Hi Aurelia,
I think this is a fascinating proposal...but I'm wondering if web scraping is the way to go.
Any given Moodle site is really experienced by a "user", so your scraper agent would need to be a "user" of some sort (presumably a student...but that's not a given), and it will be subjected to the rules that apply to a student. So this could mean that there would be content your user isn't eligible to see, and someone would need to ensure that it is given all of the "correct" set up for the content you'd like to archive.
On top of this a scraper's going to pick up all of the Moodle UI in addition to the actual content.
You wouldn't need to create the scraper as a "Moodle"
plugin either, in a traditional sense it would simply follow all of the links *that it can see* and index the content.
Creating a *plugin* however does mean that in theory you'd have the direct access to the raw content in all of the Moodle
database, and you wouldn't need to do "scraping". However somehow your plugin would need to be aware of how every plugin (that you're interested in) represents it's data internally...
If the scraper is able to grab all of the HTML and
CSS and related files, I suspect that it still wouldn't capture the backend processes that run that would enable a "standalone" copy to "function" (i.e. anything that makes further calls via
AJAX). From what I can see from the Quiz archiver, this essentially gets the quiz attempt and is effectively re-writing the quiz attempt data into a "new" static format, which means it has some understanding of how the quiz module works internally (it was just short squint at the code).
It may be worth looking at Moodle's features around Subject Access Requests (this supports the
GDPR requirement to be able to give a specify user all of *their* data), and there could be some interesting approaches in that sub-system that could be mapped over to your requirements, which is (as I understand) not about the "user's" content but more arbitrary content.
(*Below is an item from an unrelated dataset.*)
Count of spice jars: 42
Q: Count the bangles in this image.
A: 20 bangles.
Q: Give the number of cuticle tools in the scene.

Every moodle is "obliged" to provide in it's privacy code (
https://moodledev.io/docs/5.0/apis/subsystems/privacy) an "export_user_data()" function, there isn't as far as I'm aware an "export_activity_for_archive()" function, but maybe there
should be so that each module must be inherently responsible for implementing a representation of it's
activities in a form that
is suitable for archival purposes...
Archival of the assignment submitted through the assignment activity is an interesting one, as there's a question as to whether "you'd" have the copyright to hold a copy of that work. I'm assuming if the "you" is the instution that owns the Moodle it may have a copyright assignment made as part of the student's submission but that could vary between institutions, but for instance we have the position that the student retains the copyright to their submission by default, so any further use of it needs to be clarified (just mention this as this feature for student submitted work may be well served with a switch to turn it on / off depending on the executing instution's situation).
I think option 2 has it's own issues as well, as you'd be capturing just 1 user's playback, or potentially many users playbacks, but I don't see that you'd get all potential user playbacks, so it would always be representative rather than definitive.
Anyway, I'm not entirely sure if this is entirely useful, but I look forward to hearing more about this activity!